ROZDZIAŁ 10 - Dynamit

41 4 0
                                    

Auggie

Następnego ranka Auggie był zadowolony, że jedynymi mężczyznami w biurze, z którymi musiał się zmierzyć na pierwszy ogień, kiedy wszedł, byli Billy, Marques i Axl.

Billy i Marques byli młodsi, nowsi w zespole i nie byli wplątani w swaty Lottie (jeszcze, ale Auggie widział, jak przyglądała im się na przyjęciu weselnym, więc doszedł do wniosku, że kiedy on i Pepper załatwią swoje gówno, była gotowa spinać drugą rundę).

Więc tylko w pierwszej kolejności Axl miał dać mu gówno, że on i Pepper wreszcie się dogadują.

A Aug wiedział, że Axl da mu to gówno po tym głupim uśmieszku, który pojawił się na twarzy Axla w tej samej sekundzie, kiedy Auggie wszedł.

Nawet nie zawracał sobie głowy czekaniem, aż Aug się zbliży.

Zawołał - „Krąży wieść, że rzeczywiście poszedłeś do niej. To znaczy, że przegrałem zakład, że osiągniesz osiemdziesiątkę, zanim przełamiesz chleb z Pepper w ośrodku pomocy, w którym oboje w końcu byście zamieszkali".

Zarówno Billy, jak i Marques, stojący razem wyżej w sali kontrolnej w stylu teatralnym Hawka, spojrzeli w dół na Auggie'go.

Po rzucie oka w lewo, gdzie było się biuro Elviry, zobaczył, że jest w środku, a jej antenki wtykania nosa w sprawy wszystkich odebrały sygnał.

Patrzyła prosto na niego.

Aug nic nie powiedział. Po prostu szedł w kierunku swojej stacji.

„Jak poszło?" – zapytał Axl, kiedy był bliżej.

„Było świetnie" – powiedział.

I było.

Nawet jeśli jej były zostawił całun na tym wieczorze, który oboje czuli, starała się, aby wszystko było lekkie i pozytywne. Pozostała zabawna, zalotna, otwarta, a wszystko to w niej lubił. A po odejściu Corbin'a nie pozwolili, żeby cokolwiek stało się ciężkie i skończyło się to późnym wieczorem.

A obściskiwanie się i obmacywanie na jej różowej (ale wygodnej) kanapie było niesamowite.

„Druga randka jeszcze dziś wieczorem? To znaczy po tym, jak spotkacie się w szkole Juno, aby od razu zagłębić się w te ważne sprawy ojczyma, ale jeszcze nie ojczyma" – utrzymywał go Axl.

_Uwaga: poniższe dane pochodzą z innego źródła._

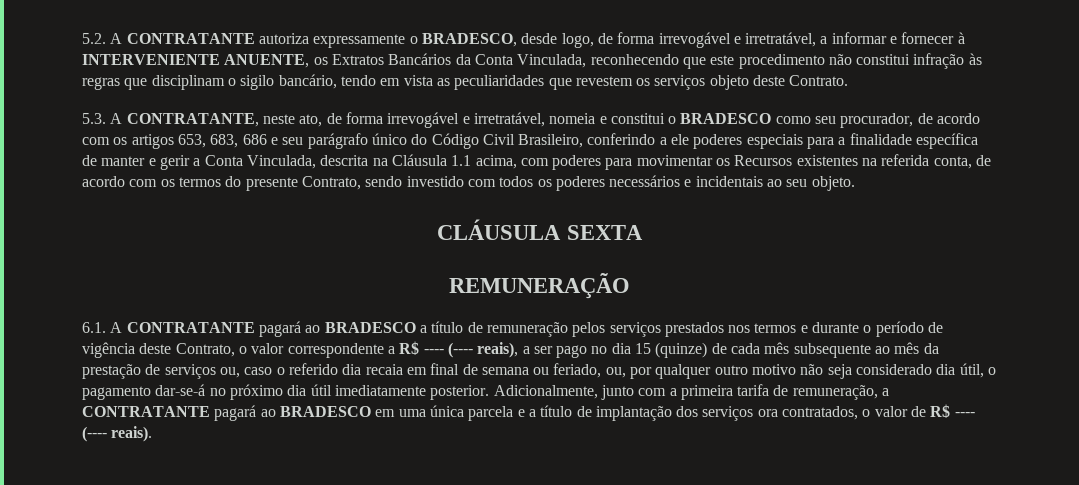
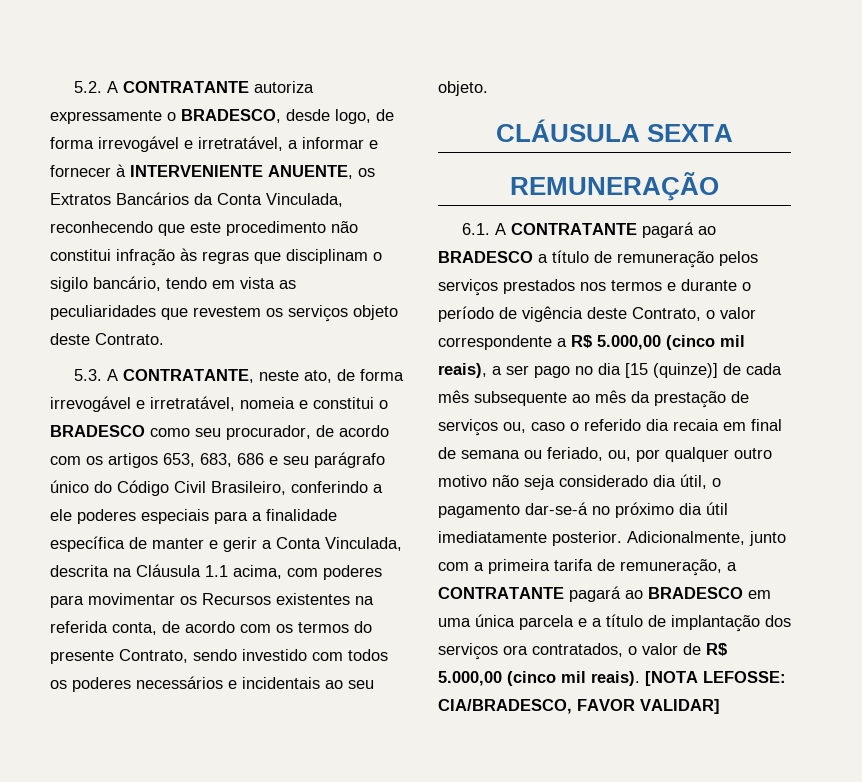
[423,342,473,358] ---- (---- -> [597,335,745,350] 5.000,00 (cinco mil
[635,342,708,358] 15 (quinze) -> [625,363,718,378] [15 (quinze)]
[954,412,975,417] [82,426,153,442] ---- (---- reais). -> [438,671,786,686] [438,699,720,714] 5.000,00 (cinco mil reais). [NOTA LEFOSSE: CIA/BRADESCO, FAVOR VALIDAR]

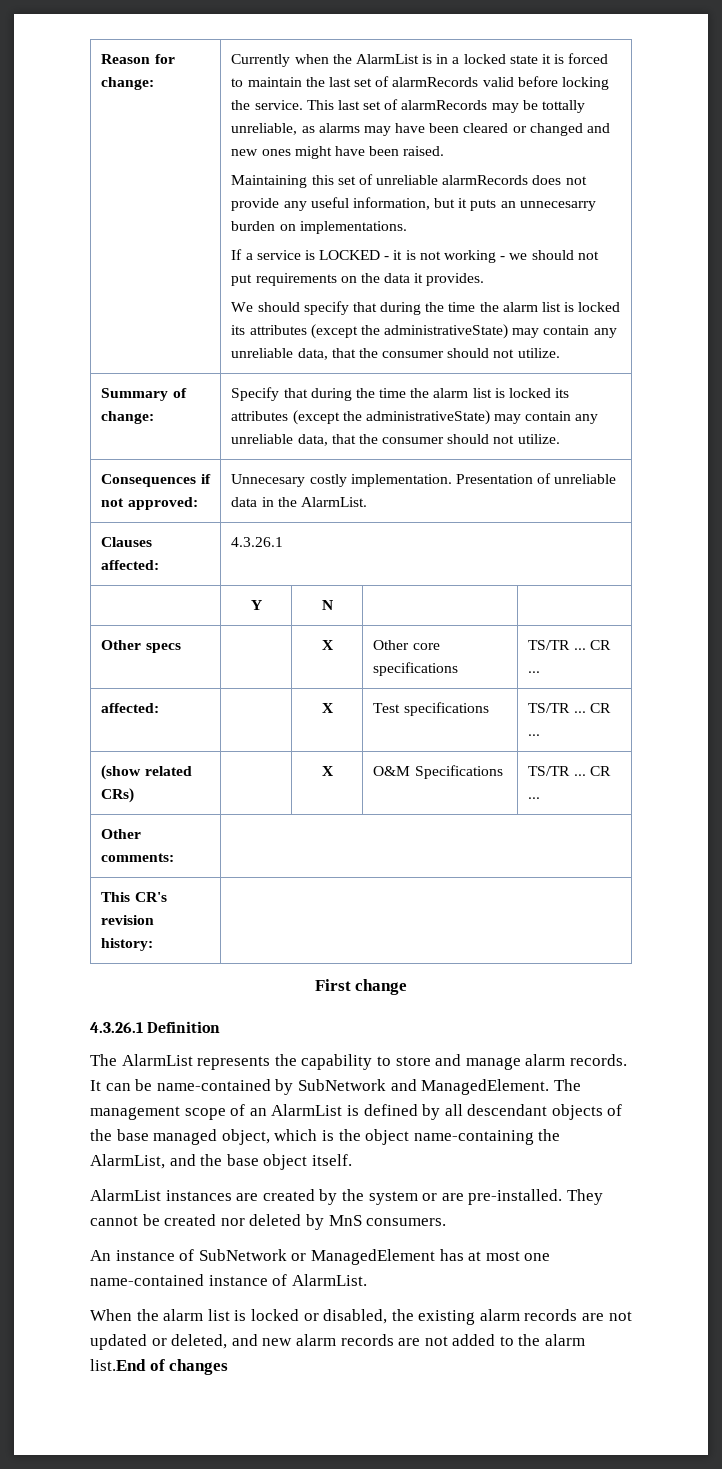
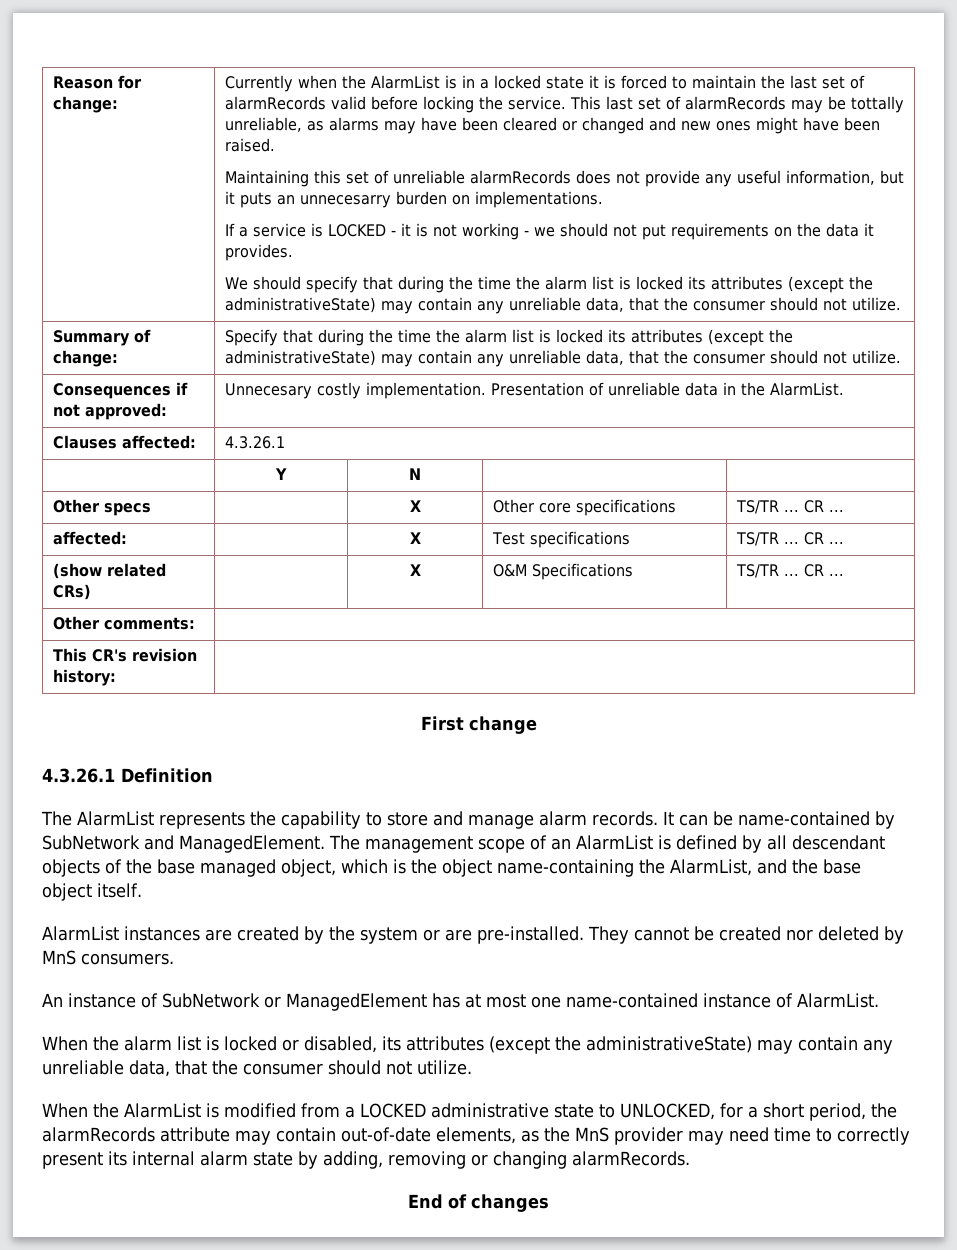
[391,1309,632,1325] [90,1334,586,1350] [90,1359,146,1371] the existing alarm records are not updated or deleted, and new alarm records are not added to the alarm list.End -> [382,1036,893,1054] [42,1060,472,1077] [42,1103,897,1121] [42,1127,910,1145] [42,1151,690,1169] [408,1194,443,1209] its attributes (except the administrativeState) may contain any unreliable data, that the consumer should not utilize. // When the AlarmList is modified from a LOCKED administrative state to UNLOCKED, for a short period, the alarmRecords attribute may contain out-of-date elements, as the MnS provider may need time to correctly present its internal alarm state by adding, removing or changing alarmRecords. // End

Zwykle Auggie miał to gdzieś, kiedy było to uzasadnione.

Ale na nowo zastanawiał się nad swoim miejscem jako odpuszczającego w ich załodze.

Nie miał okazji powiedzieć Axlowi, żeby pocałował go w tyłek.

Elvira wyszła z biura.

Cholera.

„Więc, oczywiście, ostatniej nocy Gwen, Tracy, Camille i ja zdecydowałyśmy, że najwyższy czas wybrać się do Smithie's na sesję siostrzaną" – zauważyła.

Oczywiście, że tak.

Gwen była żoną Hawka. Tracy i Camille uzupełniały tę grupę. Często zawierały kobiety najlepszych przyjaciół Hawka: Tess, Marę i Tyrę.

Na szczęście zeszłej nocy nie była to cała załoga.

Ale nadal...

„Wydawało mi się, że jedna z tancerek tańczyła w powietrzu" – kontynuowała.

Absolutnie.

Skończył dawać gówno.

Marques zbliżał się do nich, prawdopodobnie biorąc udział w akcji.